The line with "right eye: (179, 152)" marks the first line to copy, and the line with "right ear: (172, 154)" marks the last. Transcribe that stretch of the data below exactly, without pictures.

[Stored data entries]
____
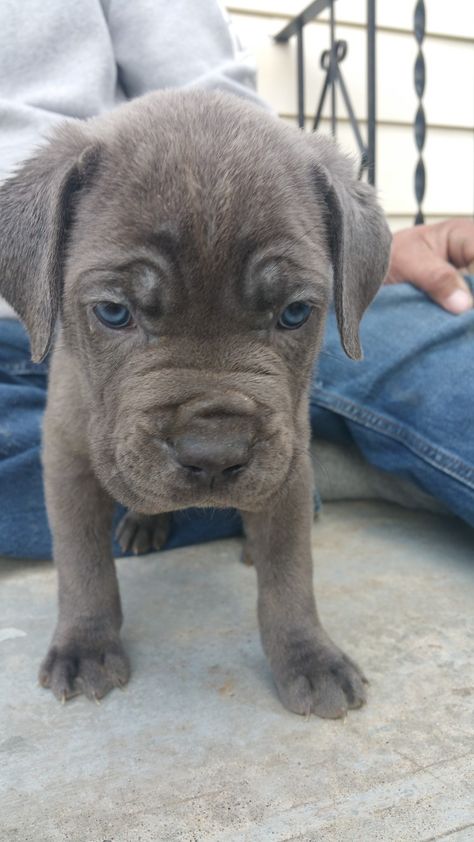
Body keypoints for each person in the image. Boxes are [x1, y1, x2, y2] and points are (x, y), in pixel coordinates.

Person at [0, 0, 473, 560]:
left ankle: (290, 457)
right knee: (75, 453)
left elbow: (220, 98)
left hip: (248, 274)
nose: (214, 446)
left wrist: (326, 247)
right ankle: (312, 465)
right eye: (117, 310)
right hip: (40, 310)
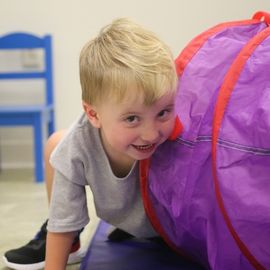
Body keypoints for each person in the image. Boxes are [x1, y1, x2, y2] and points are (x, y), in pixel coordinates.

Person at [3, 17, 178, 270]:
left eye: (163, 112)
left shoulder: (180, 136)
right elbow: (62, 223)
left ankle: (140, 227)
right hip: (129, 216)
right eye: (132, 118)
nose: (151, 134)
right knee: (57, 144)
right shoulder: (79, 144)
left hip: (170, 229)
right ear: (93, 114)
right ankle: (92, 237)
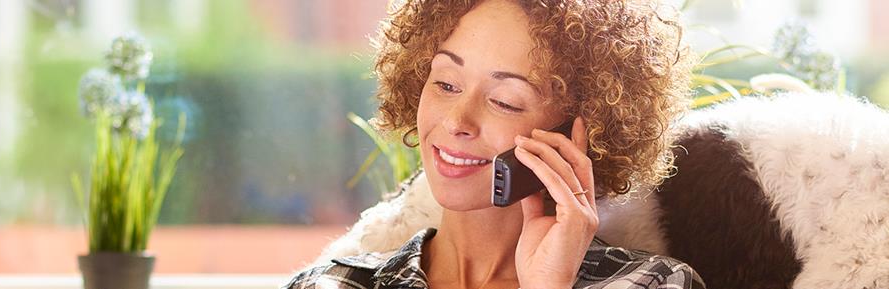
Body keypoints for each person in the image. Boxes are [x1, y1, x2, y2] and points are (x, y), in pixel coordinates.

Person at [284, 0, 704, 288]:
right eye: (446, 84)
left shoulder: (651, 283)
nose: (456, 121)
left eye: (505, 101)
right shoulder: (331, 283)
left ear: (579, 134)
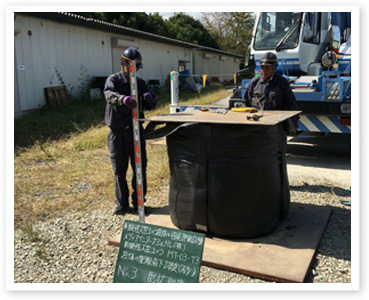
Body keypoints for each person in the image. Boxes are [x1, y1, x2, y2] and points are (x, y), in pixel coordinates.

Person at [104, 47, 157, 215]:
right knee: (120, 170)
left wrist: (150, 99)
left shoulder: (140, 83)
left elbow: (151, 105)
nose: (134, 71)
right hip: (118, 132)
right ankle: (122, 204)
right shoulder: (114, 80)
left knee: (139, 168)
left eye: (137, 67)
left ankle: (139, 203)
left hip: (136, 132)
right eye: (131, 67)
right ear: (123, 64)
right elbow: (109, 95)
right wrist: (122, 99)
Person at [242, 52, 299, 131]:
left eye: (267, 68)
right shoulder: (254, 82)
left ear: (274, 68)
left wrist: (293, 122)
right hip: (256, 126)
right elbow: (245, 102)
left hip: (276, 127)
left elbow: (291, 104)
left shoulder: (282, 83)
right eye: (262, 68)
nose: (264, 71)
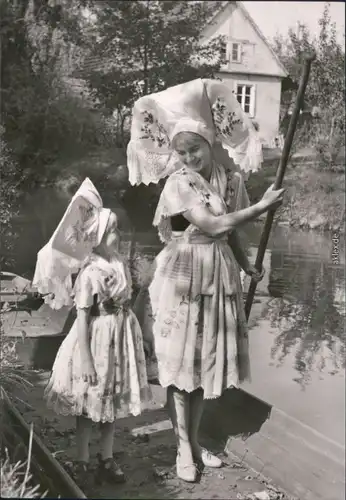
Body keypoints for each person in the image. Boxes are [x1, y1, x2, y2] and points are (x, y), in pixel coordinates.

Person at [127, 78, 284, 483]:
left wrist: (246, 264)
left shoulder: (231, 180)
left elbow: (231, 235)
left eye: (193, 148)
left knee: (202, 366)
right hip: (183, 276)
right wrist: (263, 207)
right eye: (179, 152)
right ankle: (182, 447)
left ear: (210, 142)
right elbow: (213, 225)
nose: (187, 157)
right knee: (181, 368)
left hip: (218, 275)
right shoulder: (179, 182)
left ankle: (195, 442)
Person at [32, 178, 151, 487]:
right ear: (96, 238)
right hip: (97, 339)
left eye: (119, 230)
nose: (120, 235)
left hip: (120, 340)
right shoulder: (91, 272)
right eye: (113, 231)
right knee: (88, 403)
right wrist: (85, 358)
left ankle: (107, 456)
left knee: (110, 403)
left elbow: (129, 301)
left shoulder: (120, 263)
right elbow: (82, 317)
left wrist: (143, 333)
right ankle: (82, 457)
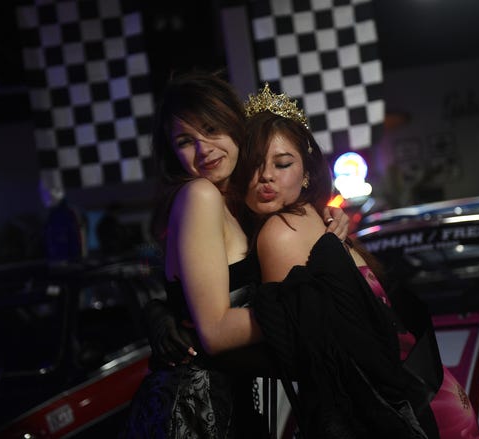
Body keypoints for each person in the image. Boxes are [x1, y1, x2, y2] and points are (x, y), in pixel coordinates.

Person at [228, 84, 479, 438]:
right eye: (253, 165)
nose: (266, 175)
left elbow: (306, 356)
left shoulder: (279, 231)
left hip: (399, 413)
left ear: (305, 173)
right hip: (433, 394)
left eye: (282, 163)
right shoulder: (315, 216)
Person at [119, 72, 348, 439]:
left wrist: (330, 222)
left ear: (234, 125)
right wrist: (314, 310)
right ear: (172, 154)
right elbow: (213, 332)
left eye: (211, 129)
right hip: (195, 411)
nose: (203, 148)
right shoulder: (200, 196)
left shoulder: (240, 205)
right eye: (184, 140)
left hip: (229, 401)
____
## [Finished exercise]
right eye: (179, 152)
right ankle: (182, 447)
left ear: (210, 142)
right elbow: (213, 225)
nose: (187, 157)
right knee: (181, 368)
left hip: (218, 275)
right shoulder: (179, 182)
left ankle: (195, 442)
Person at [32, 178, 151, 487]:
right ear: (96, 238)
right hip: (97, 339)
left eye: (119, 230)
nose: (120, 235)
left hip: (120, 340)
right shoulder: (91, 272)
right eye: (113, 231)
right knee: (88, 403)
right wrist: (85, 358)
left ankle: (107, 456)
left knee: (110, 403)
left elbow: (129, 301)
left shoulder: (120, 263)
right elbow: (82, 317)
left wrist: (143, 333)
right ankle: (82, 457)
Body keypoints for each person in the image. Boxes are [x1, y1, x2, y2] and points are (x, y), in pixel coordinates.

Person at [228, 84, 479, 438]:
right eye: (253, 165)
nose: (266, 175)
left elbow: (306, 356)
left shoulder: (279, 231)
left hip: (399, 413)
left ear: (305, 173)
right hip: (433, 394)
left eye: (282, 163)
right shoulder: (315, 216)
Person at [119, 72, 348, 439]:
left wrist: (330, 222)
left ear: (234, 125)
right wrist: (314, 310)
right ear: (172, 154)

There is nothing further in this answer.